The only way I will be allowed in, they say, is if I agree to give one of the guys my media pass for a couple of hours, so he can have a wander around the paddock. Good to see they have their priorities right. I don't think Bernie Ecclestone would agree to that, so I decline. Thankfully, it turns out they were only testing me and let me in regardless.
German Grand Prix, Nurburg
My first visit to the famous Nurburgring is shrouded in mist and miserable weather. The cold and wet conditions have done little for my enthusiasm, so I am pleased to learn Mercedes are offering a hot lap at Nordschleife, the fabled and now-disused 22km track north of the current F1 circuit.
As I sit shotgun, Bernd Maylander, a former F1 driver, speeds me around in a Mercedes C63 AMG, slowing for nothing other than to let me stumble out at the end. With the powerful g-force, the incalculable speed at which he changes gear while negotiating steep graffiti-laden bends at 270 kph, it is a memorable experience.

● ● ●

▶ [Given task A]:
Answer these questions from the racing excerpt:
(i) What would the writer have had to hand over to one of the guys in order to be allowed in?
(ii) How long is the Nordschleife track?
(iii) What car does Bernd Maylander drive on the hot lap?
▶ [Given task B]: Write out the racing excerpt from "The only way" up to and including "current F1 circuit.".

▶ [Recorded information]:

● ● ●

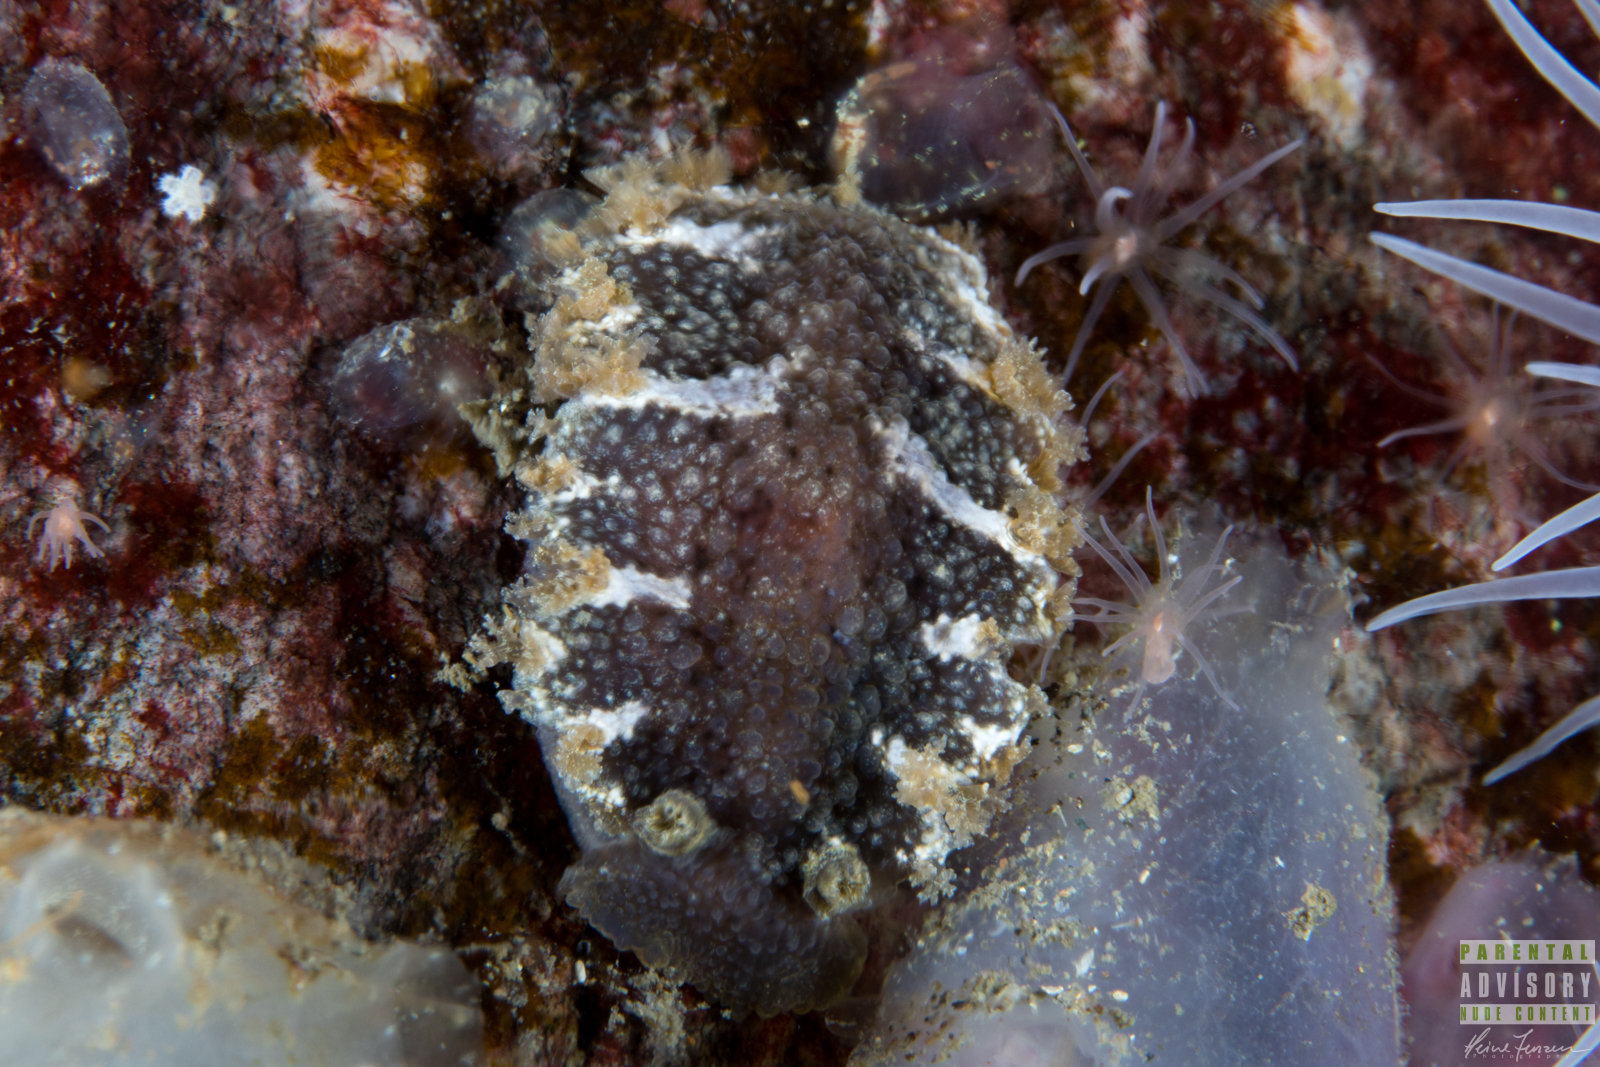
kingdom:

● ● ●

▶ [Written answer A]:
(i) The writer's media pass, for a couple of hours.
(ii) 22km.
(iii) A Mercedes C63 AMG.

▶ [Written answer B]:
The only way I will be allowed in, they say, is if I agree to give one of the guys my media pass for a couple of hours, so he can have a wander around the paddock. Good to see they have their priorities right. I don't think Bernie Ecclestone would agree to that, so I decline. Thankfully, it turns out they were only testing me and let me in regardless.
German Grand Prix, Nurburg
My first visit to the famous Nurburgring is shrouded in mist and miserable weather. The cold and wet conditions have done little for my enthusiasm, so I am pleased to learn Mercedes are offering a hot lap at Nordschleife, the fabled and now-disused 22km track north of the current F1 circuit.